A sign of the preservation of Igorot culture to Mary is that Tagalog, one of the National languages in the Philippines, is not spoken in this region. Not only has native culture been preserved, but it has been forced to adapt as human threats to natural resources have increased. In the 80s, when the Philippines was under martial law under dictator Ferdinand Marcos, warring tribes came together to create a peace pact to stop the administration from building a harmful dam that would cut off the water supply to these regions. Some parts of the Cordilleras are the top producers of oil and copper in world according to Mary, yet resistance to mining in these communities continues even today, with the Benguet region where Sagada is located having passed a law declaring corporate mining illegal. One famous story included a row of bare-chested female elders forming a human chain to stop a bulldozer from creating a mining site; the symbol a blatant way of reminding miners that they were destroying not only an environment, but a culture deeply attached to thar environment.

A form of resistance that Mary engages in to protect the rights of Igorot people is running a development radio, which started in different locations around the Philippines 70s thanks to a German grant and donated Swiss equipment. The radio costs about 60,000 pesos a month to run (a little over $1,000 USD) and informs rural women about their rights in accordance to laws on reproductive health and divorce. Mary brings in a local doctor for a health hour every week with a Q&A hour to follow; she also allows call-in greetings and country music sets on the daily show. Here’s a photo below of us getting to visit the studio.

Also in Sagada, to see a bit of Igorot legend we visited a series of hanging coffins nestled in limestone cliffs in the forest where Igorot elders are placed to rest. They rest inside the coffins in fetal position as that was the way in which they came into the world, and to qualify, elders must have grandchildren, and have passed from natural causes. The Episcopal Church came to Sagada in the early 1900s, bringing with it schools, a hospital, and a desire to “Americanize.” Though the church’s presence remains powerful in the town today, sacred ceremonies today include both an Episcopal priest and a village elder to lead parts of the ritual. According to our guide at the hanging coffins, this is seen at burial ceremonies still today.

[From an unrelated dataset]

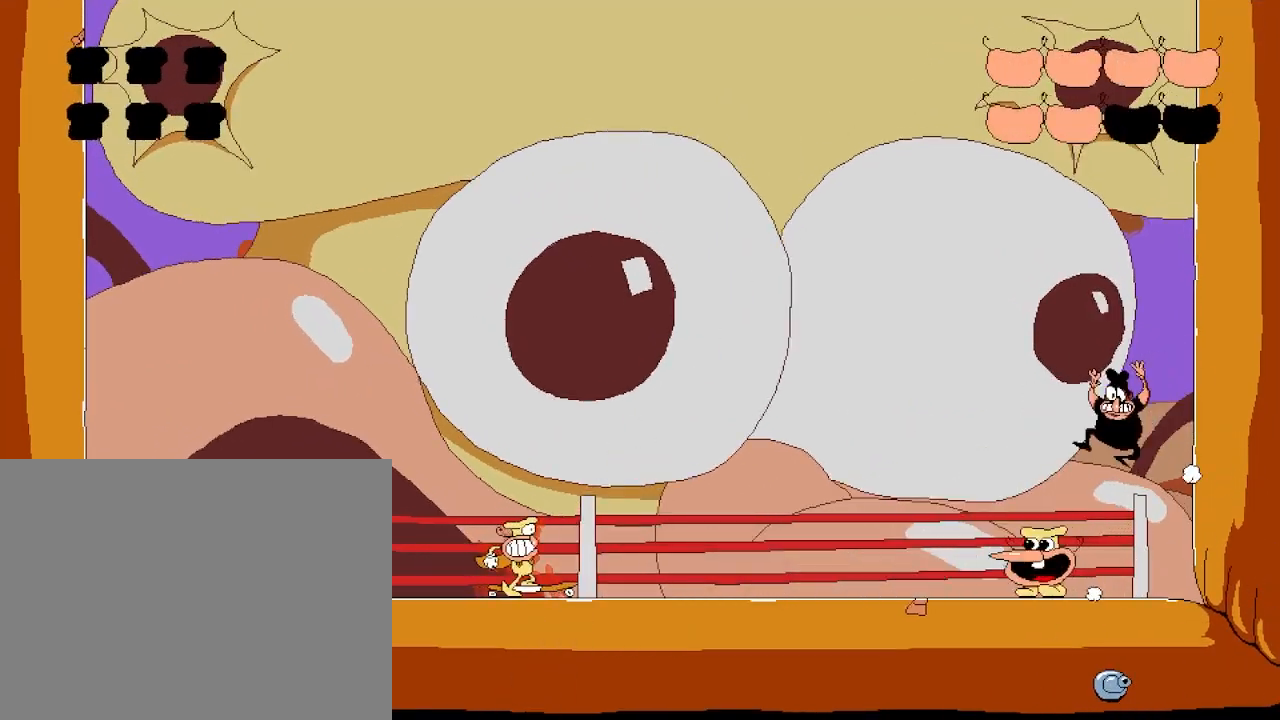
{"keys": [], "events": [[83, "punch", "up"], [117, "left", "up"], [300, "right", "down"], [500, "right", "up"]]}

Locally grown fruits, mountain rice and coffee fueled our days in Sagada before we took another windy bus ride to an enormous city in the mountains called Baguio. This bus ride featured the highest point on the Filipino highway. In Baguio we learned about the U.S. Missionary headquarters located there and the resulting “Little America” that was planted in this urban center in the middle of the mountains, complete with a Burnham Park with rowboats comparable to parks designed by the same architect in Chicago. We visited an art museum & enjoyed fresh strawberries and vegetarian meals thanks to the abundance of local veggies. Our last stop was a bus ride to Manila for the last two days to meet with PC(USA) Mission Coworker Cathy Chang, catch a showing of the movie Black Panther, and for me to meet up with a Filipino artist friend for another set of museum tours. Hope all is well with readers in the Philippines, States and abroad- shoutout to fellow YAVs, sending love to you & you’re not alone!